You’ll probably notice that I renamed the local regs with a prefix (your initials), mostly because at this point, I don’t trust the compiler not to confuse “ntid” with “%ntid”…

So I updated my real source code with that change, re-compiled, re-executed, and…

You guessed it: CUDA_ERROR_NO_BINARY_FOR_GPU again…

Of course, that only makes sense (I think). A compilation error should have simply been written out to the buffer pointed to by LoadOptVals[ OptNdx_ERR_BUFF ], and the return value would have been… well, I don’t know - CUDA_ERROR_INVALID_SOURCE ?

njuffa: Is that what you meant by “Check the error message coming back from cuModuleLoadDataEx”? Should I be checking the contents of LoadOptVals[ OptNdx_ERR_BUFF ] after the function returns CUDA_ERROR_NO_BINARY_FOR_GPU? Up to now, I haven’t done that, because I’ve been assuming that a simple compilation error would be generating a different return value…

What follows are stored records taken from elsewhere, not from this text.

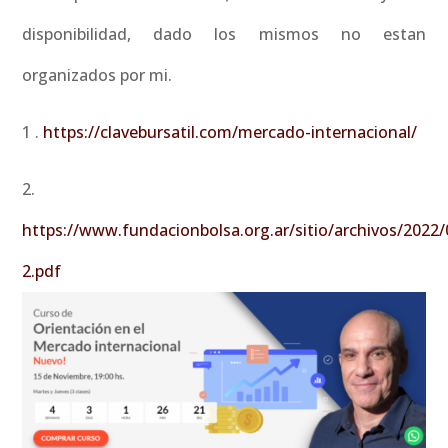
disponibilidad, dado los mismos no estan
organizados por mi.
1 .
https://clavebursatil.com/mercado-internacional/
2.
https://www.fundacionbolsa.org.ar/sitio/archivos/202
2.pdf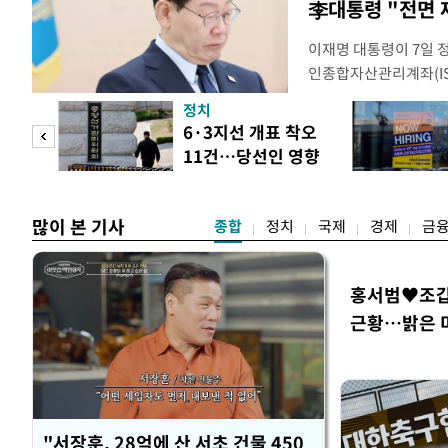
李대통령 "전면 
이재명 대통령이 7일 
인종합자산관리계좌(ISA
안'을 전면 재검토 할 
정치
들과의 상황 점검 회의에
 두
6·3지선 개표 착오
지법안을 둘러싼 투자자
11건…당선인 영향
았다. 이 자리에서 이 
 정도
없어
많이 본 기사
종합
정치
국제
경제
금
홍서범♥조갑경
근황…밝은 
"서장훈, 28억에 산 서초 건물 450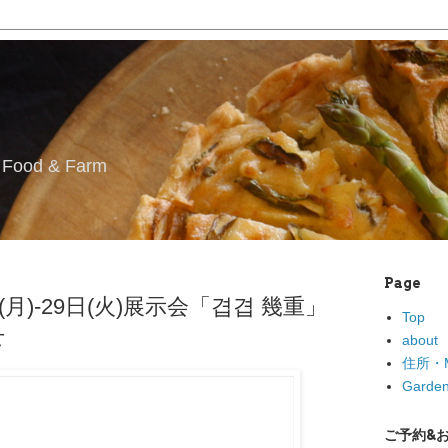
l Food & Farm
Page
日(月)-29日(火)展示会「겹겹 幾重」
Top
せ
about
住所・M
Garden
ご予約&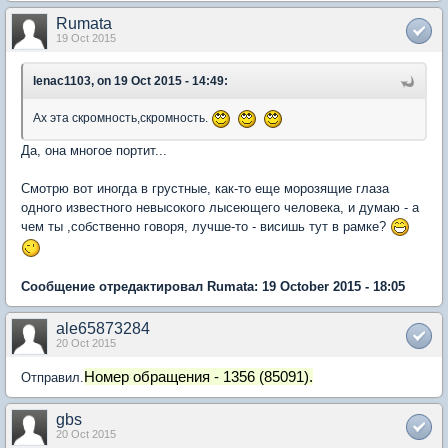
Rumata
19 Oct 2015
lenac1103, on 19 Oct 2015 - 14:49:
Ах эта скромность,скромность.
Да, она многое портит...
Смотрю вот иногда в грустные, как-то еще морозящие глаза
одного известного невысокого лысеющего человека, и думаю - а
чем ты ,собственно говоря, лучше-то - висишь тут в рамке?
Сообщение отредактировал Rumata: 19 October 2015 - 18:05
ale65873284
20 Oct 2015
Номер обращения - 1356 (85091).
Отправил.
gbs
20 Oct 2015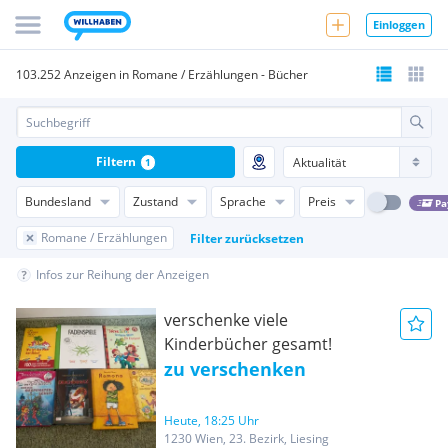
Einloggen
103.252 Anzeigen in Romane / Erzählungen - Bücher
Filtern
1
Bundesland
Zustand
Sprache
Preis
Pa
Romane / Erzählungen
Filter zurücksetzen
Infos zur Reihung der Anzeigen
verschenke viele
Kinderbücher gesamt!
zu verschenken
Heute, 18:25 Uhr
1230 Wien, 23. Bezirk, Liesing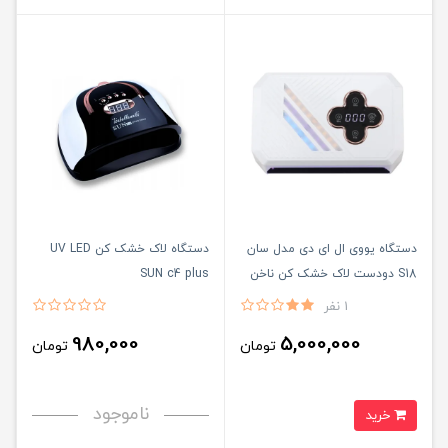
دستگاه یووی ال ای دی مدل سان
دستگاه لاک خشک کن UV LED
S18 دودست لاک خشک کن ناخن
SUN c4 plus
268 وات دو دست UV LED SUN
1 نفر
980,000
5,000,000
تومان
تومان
ناموجود
خرید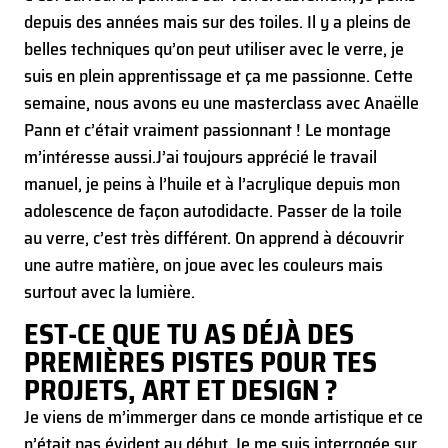
depuis des années mais sur des toiles. Il y a pleins de
belles techniques qu’on peut utiliser avec le verre, je
suis en plein apprentissage et ça me passionne. Cette
semaine, nous avons eu une masterclass avec Anaëlle
Pann et c’était vraiment passionnant ! Le montage
m’intéresse aussi.
J’ai toujours apprécié le travail
manuel, je peins à l’huile et à l’acrylique depuis mon
adolescence de façon autodidacte. Passer de la toile
au verre, c’est très différent. On apprend à découvrir
une autre matière, on joue avec les couleurs mais
surtout avec la lumière.
EST-CE QUE TU AS DÉJÀ DES
PREMIÈRES PISTES POUR TES
PROJETS, ART ET DESIGN ?
Je viens de m’immerger dans ce monde artistique et ce
n’était pas évident au début. Je me suis interrogée sur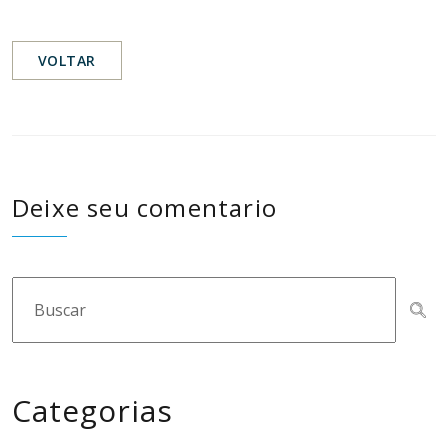
VOLTAR
Deixe seu comentario
Categorias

Does any compilation problem return CUDA_ERROR_NO_BINARY_FOR_GPU ?? If that’s the case, then, Yikes, that would strongly imply that this whole problem boils down to a simple failed compilation instead of a hardware incompatibility. That would be extremely good news…

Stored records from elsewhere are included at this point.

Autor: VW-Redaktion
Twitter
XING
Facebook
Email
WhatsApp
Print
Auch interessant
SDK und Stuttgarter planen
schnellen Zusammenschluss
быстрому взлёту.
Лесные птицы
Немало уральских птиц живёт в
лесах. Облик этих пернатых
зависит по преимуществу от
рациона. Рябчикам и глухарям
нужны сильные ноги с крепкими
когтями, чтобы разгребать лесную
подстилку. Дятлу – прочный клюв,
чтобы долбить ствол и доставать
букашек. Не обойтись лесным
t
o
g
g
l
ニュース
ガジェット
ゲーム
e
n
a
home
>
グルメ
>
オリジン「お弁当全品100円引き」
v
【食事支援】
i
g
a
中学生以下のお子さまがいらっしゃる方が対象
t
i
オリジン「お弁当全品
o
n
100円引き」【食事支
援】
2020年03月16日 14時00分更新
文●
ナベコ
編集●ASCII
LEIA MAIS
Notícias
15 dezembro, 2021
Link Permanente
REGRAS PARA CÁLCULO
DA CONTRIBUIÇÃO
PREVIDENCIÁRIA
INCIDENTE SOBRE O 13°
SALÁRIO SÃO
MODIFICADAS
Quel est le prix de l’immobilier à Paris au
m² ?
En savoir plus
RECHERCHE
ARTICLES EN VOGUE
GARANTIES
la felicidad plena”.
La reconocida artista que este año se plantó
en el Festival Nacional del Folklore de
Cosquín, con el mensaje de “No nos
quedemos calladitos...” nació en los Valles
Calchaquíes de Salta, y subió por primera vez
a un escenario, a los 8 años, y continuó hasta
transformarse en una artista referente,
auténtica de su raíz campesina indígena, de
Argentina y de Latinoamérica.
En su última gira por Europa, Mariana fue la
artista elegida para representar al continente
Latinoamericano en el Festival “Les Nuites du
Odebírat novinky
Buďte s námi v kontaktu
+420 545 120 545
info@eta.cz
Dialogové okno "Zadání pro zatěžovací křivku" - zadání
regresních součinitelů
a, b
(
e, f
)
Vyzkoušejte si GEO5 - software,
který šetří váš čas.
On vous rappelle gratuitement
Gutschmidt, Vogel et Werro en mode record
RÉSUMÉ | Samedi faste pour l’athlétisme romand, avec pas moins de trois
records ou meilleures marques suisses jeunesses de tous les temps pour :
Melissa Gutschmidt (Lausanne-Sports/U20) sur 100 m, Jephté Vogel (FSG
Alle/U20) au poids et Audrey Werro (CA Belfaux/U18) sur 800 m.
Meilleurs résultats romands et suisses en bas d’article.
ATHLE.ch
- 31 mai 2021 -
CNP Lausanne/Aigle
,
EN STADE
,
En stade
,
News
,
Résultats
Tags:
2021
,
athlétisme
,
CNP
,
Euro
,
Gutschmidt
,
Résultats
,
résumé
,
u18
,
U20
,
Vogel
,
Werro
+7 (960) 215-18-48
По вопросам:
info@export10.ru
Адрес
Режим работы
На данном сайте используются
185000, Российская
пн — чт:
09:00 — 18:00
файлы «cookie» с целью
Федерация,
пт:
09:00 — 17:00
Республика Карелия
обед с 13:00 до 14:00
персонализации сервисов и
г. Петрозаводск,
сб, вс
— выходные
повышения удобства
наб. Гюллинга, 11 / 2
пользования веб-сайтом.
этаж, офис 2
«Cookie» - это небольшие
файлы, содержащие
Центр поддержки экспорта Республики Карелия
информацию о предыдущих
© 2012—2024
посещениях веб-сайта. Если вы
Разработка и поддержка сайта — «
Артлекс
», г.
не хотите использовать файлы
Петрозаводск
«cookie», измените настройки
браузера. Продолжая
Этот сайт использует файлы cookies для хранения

Anyway, I’ll definitely have to look at the contents of that buffer - I’ll keep you all posted…

You still have compilation errors. You should test any PTX you write with ptxas with the appropriate target architecture.

There were two issues:

ptxas add2.ptx, line 5; error   : Feature '.address_size directive' requires PTX ISA .version 2.3 or later

and

ptxas add2.ptx, line 82; fatal   : Parsing error near ';': syntax error

Yes, when we cuModuleLoadDataEx and there are compilation issues the error returned is CUDA_ERROR_NO_BINARY_FOR_GPU. In our code if there is any non success return code returned we spit out the error buffer for debugging (I believe this is LoadOptVals[ OptNdx_ERR_BUFF ] in your code).

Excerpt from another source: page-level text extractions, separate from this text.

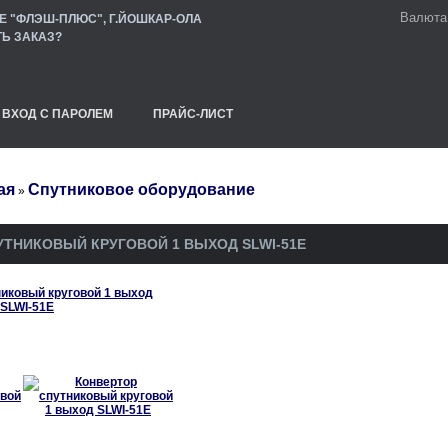
Валюта
Е "ФЛЭШ-ПЛЮС", Г.ЙОШКАР-ОЛА
ТЬ ЗАКАЗ?
ВХОД С ПАРОЛЕМ
ПРАЙС-ЛИСТ
ая
Спутниковое оборудование
»
УТНИКОВЫЙ КРУГОВОЙ 1 ВЫХОД SLWI-51E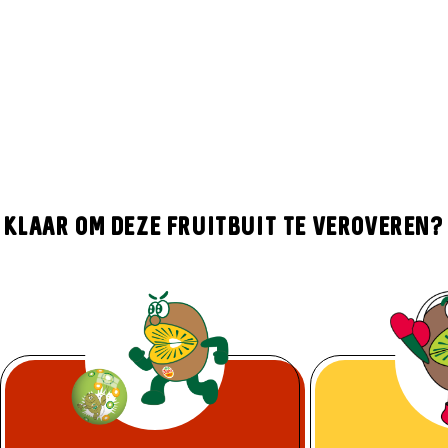
Klaar om deze fruitbuit te veroveren?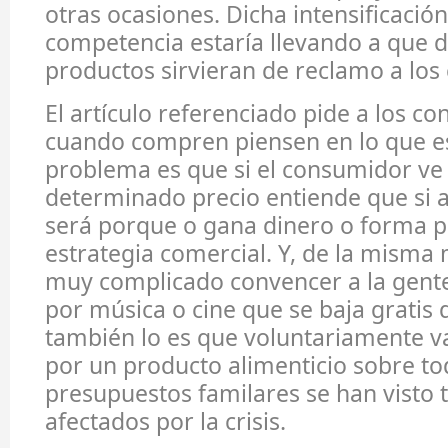
otras ocasiones. Dicha intensificación
competencia estaría llevando a que 
productos sirvieran de reclamo a lo
El artículo referenciado pide a los 
cuando compren piensen en lo que es
problema es que si el consumidor ve
determinado precio entiende que si a
será porque o gana dinero o forma p
estrategia comercial. Y, de la misma
muy complicado convencer a la gent
por música o cine que se baja gratis 
también lo es que voluntariamente 
por un producto alimenticio sobre t
presupuestos familares se han visto 
afectados por la crisis.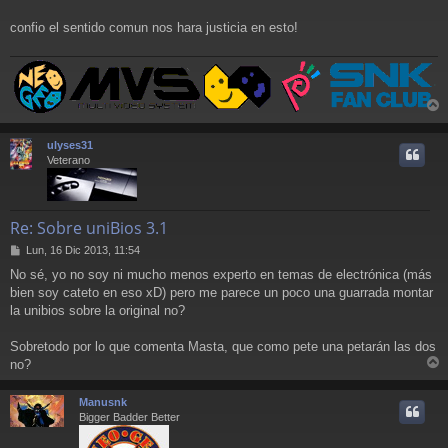
confio el sentido comun nos hara justicia en esto!
r
r
ulyses31
i
Veterano
Re: Sobre uniBios 3.1
M
Lun, 16 Dic 2013, 11:54
e
No sé, yo no soy ni mucho menos experto en temas de electrónica (más
n
bien soy cateto en eso xD) pero me parece un poco una guarrada montar
s
a
la unibios sobre la original no?
j
e
Sobretodo por lo que comenta Masta, que como pete una petarán las dos
no?
r
r
Manusnk
i
Bigger Badder Better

I believe what goes on under the hood (merely guessing at this point) is that CUBINs can contain code for many different architectures (say SASS 1.0, SASS 2.0, PTX 1.0, PTX 2.0). It will search the available code and try to find one that best matches the GPU. This could be SASS device code or PTX. In this case there is only one option, the PTX you gave it. Probably after trying to compile the PTX and failing the number of candidates for running device code is zero and you get CUDA_ERROR_NO_BINARY_FOR_GPU.

Hurrah!! Hurrah!! Gentlemen,

!! THIS PROBLEM IS FINALLY SOLVED !!

All this time, I was thinking that the CUDA_ERROR_NO_BINARY_FOR_GPU error was a hardware-related problem, because the docs specifically state:

“This indicates that there is no kernel image available that is suitable for the device. This can occur when a user specifies code generation options for a particular CUDA source file that do not include the corresponding device configuration.”

which, as it turns out, is bizzaranese for “Your kernel has one or more compiler errors”…

This I’ve confirmed by taking the sage advice of one “njuffa” (who, not incidentally, has helped me once before with a better understanding of an “oversubscription factor”), and checked the contents of my LoadOptVals[ OptNdx_ERR_BUFF ] buffer after getting CUDA_ERROR_NO_BINARY_FOR_GPU, and

!! Lo and behold !! (excuse my excitement)

I’m now getting meaningful PTX compiler errors!! Yay!

Thank you, thank you one and all…

…and now we return to our regularly scheduled programming…

Glad to hear it all worked out. I can’t take any credit here, I was merely forwarding advice from a person who has hands-on experience with this particular API.